Meinung Linke klärt Spitzenkandidatur - Zugpferde im Wahlkampf
Sahra Wagenknecht und Dietmar Bartsch werden die personellen Aushängeschilder der Linken im Bundestagswahlkampf sein. Wer auch sonst? Der Parteiführung blieb vernünftigerweise keine andere Entscheidung übrig, nachdem sich Gregor Gysi schon vor eineinhalb Jahren auf dem Bielefelder Bundesparteitag in die zweite politische Reihe verabschiedet hatte.
Ein Konstrukt wie vor der letzten Bundestagswahl wäre jedenfalls lächerlich gewesen. 2013 wurde Gysis Spitzenkandidatur gleich von sieben weiteren Genossen flankiert, die allerdings kaum jemand kannte. Auch das jetzt zusätzlich vereinbarte "Spitzenteam" für die Wahlkampforganisation ist nur etwas für die parteiinterne Galerie.
Gysis Nachfolgerin Wagenknecht steht für die ganz Linken, sein Co-Nachfolger Bartsch für die Pragmatiker und Realos in der Partei. Beide Flügel haben sich über Jahre heftigst befehdet. Heute ist davon zumindest nach außen hin kaum noch etwas zu spüren, auch weil Wagenknecht und Bartsch demonstrativ kein böses Wort übereinander verlieren. Die Linke selbst ist professioneller geworden. Natürlich bleiben Wagenknecht und Bartsch politische Antipoden. Die eine setzt auf revolutionäre Rhetorik und schreckt auch vor Lobeshymnen auf Donald Trump nicht zurück. Der andere arbeitet beharrlich an der linken Regierungstauglichkeit. Wem das zu viel Gegensatz ist, sei an den Wahlkampf der SPD von 1998 erinnert. Damals setzten die Sozialdemokraten auf die Macht von Oskar Lafontaine und die Popularität von Gerhard Schröder. Ein Duo, das ebenfalls kaum unterschiedlicher hätte sein können - aber am Ende einen fulminanten Wahlsieg für die SPD einfuhr.
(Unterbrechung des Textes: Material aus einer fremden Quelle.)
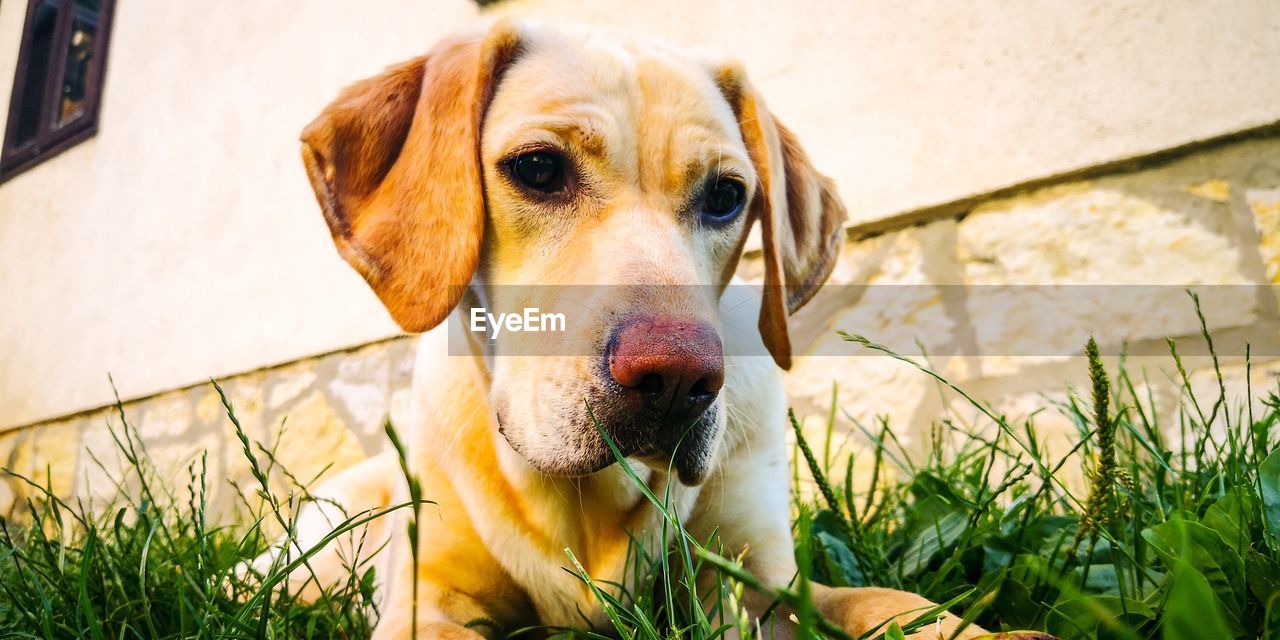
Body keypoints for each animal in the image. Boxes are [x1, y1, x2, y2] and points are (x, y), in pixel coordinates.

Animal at [254, 20, 1024, 640]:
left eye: (726, 196)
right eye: (538, 169)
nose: (678, 379)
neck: (586, 497)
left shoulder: (762, 585)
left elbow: (884, 601)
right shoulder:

Selbst wenn die Linke über geeignete Zugpferde verfügt, wird ein gutes Wahlergebnis jedoch allemal schwer zu stemmen sein. Längst gilt nämlich auch sie als Teil des Establishments. Die Rolle der Protestpartei hat die AfD übernommen. Einen "Wir-gegen-alle-Wahlkampf" wird man der Linken daher kaum abnehmen.